> **Assignment**
Write out every item below word for word, omitting the pictures.

> **Record set**
===============
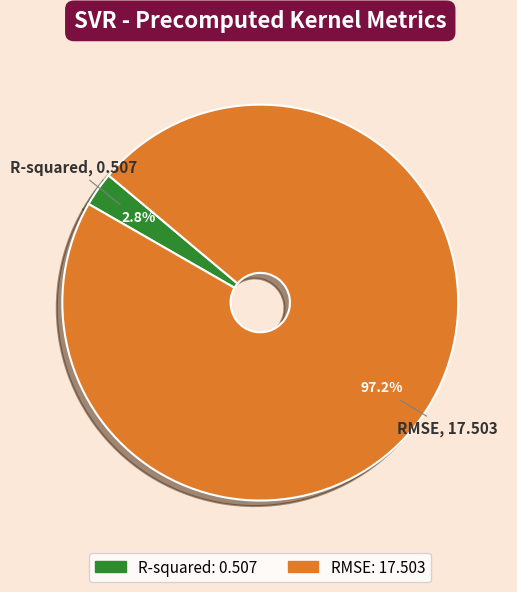

Does RMSE represent more than half of the total?

Yes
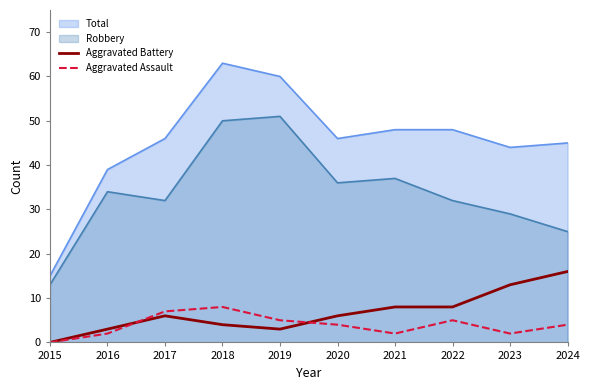

Where is Aggravated Assault nearest to the value 4?

2020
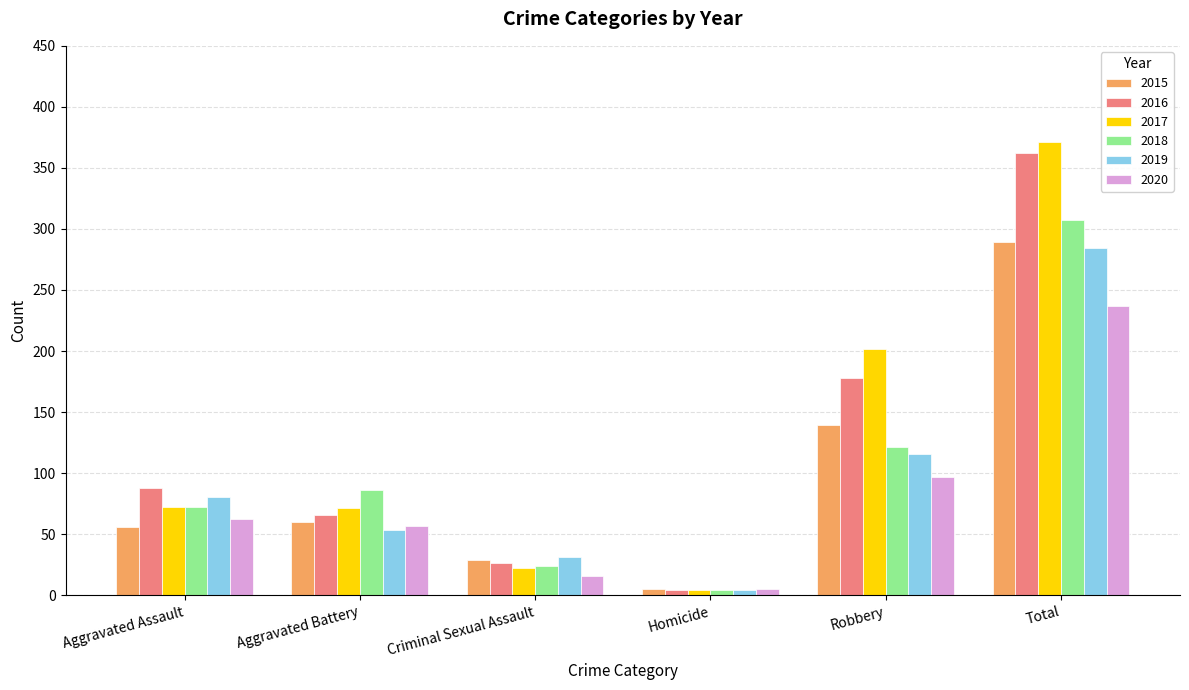

What are all the series names shown in the legend?

2015, 2016, 2017, 2018, 2019, 2020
===============
> **Result of this task**
Does RMSE represent more than half of the total?

Yes

Where is Aggravated Assault nearest to the value 4?

2020

What are all the series names shown in the legend?

2015, 2016, 2017, 2018, 2019, 2020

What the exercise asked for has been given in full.